SGMA to meet with US Senate staffers
Garment industry representatives will meet and discuss issues affecting the sector with visiting U.S. senate staffers Alan Stayman and Josh Johnson this week.
Saipan Garment Manufacturers Association executive director Richard Pierce said the two staff members of the U.S. Senate Energy Committee will tour a factory during their stay on the island.
A meeting with the apparel group would take place on Friday.
Among other issues, Pierce said they would raise the proposal to amend Headnote 3(a) of the U.S. Harmonized Tariff Schedule, which would help the CNMI garment manufacturers compete in the international market.
“We’d be speaking with the visiting Senate staffers on this,” said Pierce yesterday.
The SGMA official, who has been to Washington D.C., thrice in the last six weeks to lobby for the amendment, said his team had already talked with the “both of these groups.”
“Mr. Stayman is amenable to the idea. He certainly understands the economics but he still has questions,” said Pierce.
Stayman, who is with Democrat Sen. Jeff Bingaman, a ranking member of the Senate Energy Committee, is familiar with local issues, having been a former Office of Insular Affairs director.
As for Johnson, a staff member of committee chair and Republican Sen.
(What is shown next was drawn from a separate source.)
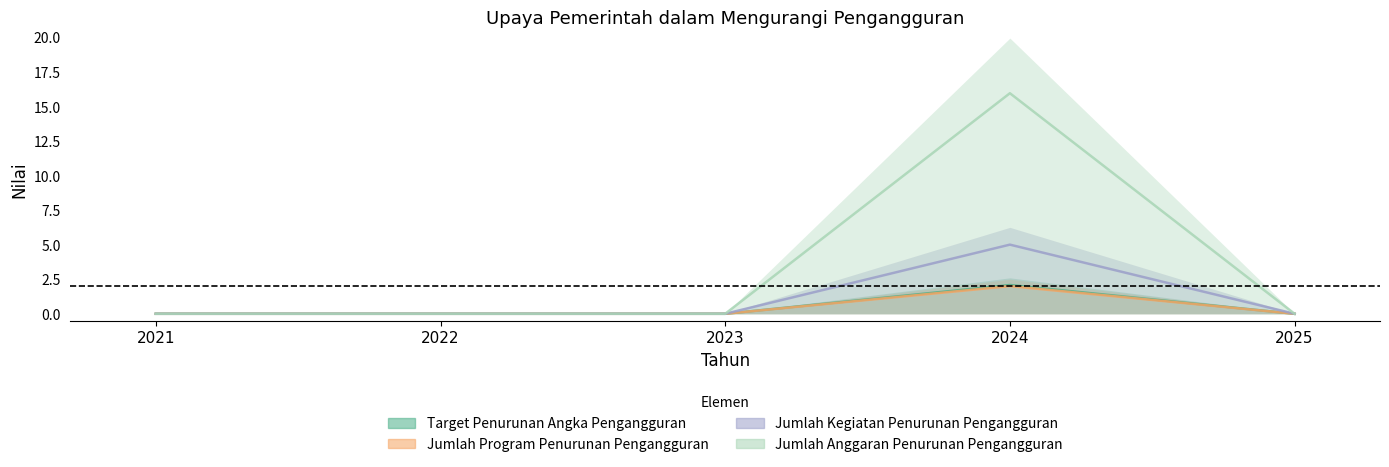

Is the value of Jumlah Program Penurunan Pengangguran at 2023 greater than the value of Jumlah Kegiatan Penurunan Pengangguran at 2024?

No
Pete V. Domenici, this will be his first visit to the CNMI.
“We will introduce and show to Mr. Johnson our industry. It’s one of the things that he’ll look at while he is here,” said Pierce.
He said the proposed amendment, which is also being pushed by the Executive Branch and the Legislature, has yet to be introduced in Congress.
“We’re looking for a sponsor. We’re lobbying for support,” he said.
The amendment of the Tariff Code aims to allow local garment factories to increase the maximum allowable foreign content material of their products from 50 percent to 70 percent.
Authorities said the existing 50 percent foreign material value limitation puts the CNMI apparel industry at a disadvantage in view of the worldwide lifting of trade quotas this year.
Currently, the Tariff Code requires that 50 percent of the value of the garment has to be added locally by transformation, in terms of additional labor, packaging or other overhead costs, so that garment products coming from U.S. exporters like the Commonwealth could enter the United States duty-free.
Headnote 3(a) exempts from duty all goods imported from the insular possessions of the U.S. that are outside the customs territory of the U.S.
Raising the level to 70 percent foreign content would allow the local apparel companies flexibility to import cut pieces and panels for assembly, “thereby eliminating cutting operations and efficiently dedicating resources to sewing and assembly operations, which translate into corresponding increase in direct and indirect government revenues.”
Such flexibility to import cut panels and pieces would result in significant reduction in unused fabric excess that end up in the sanitary landfill, contributing to pollution, authorities said.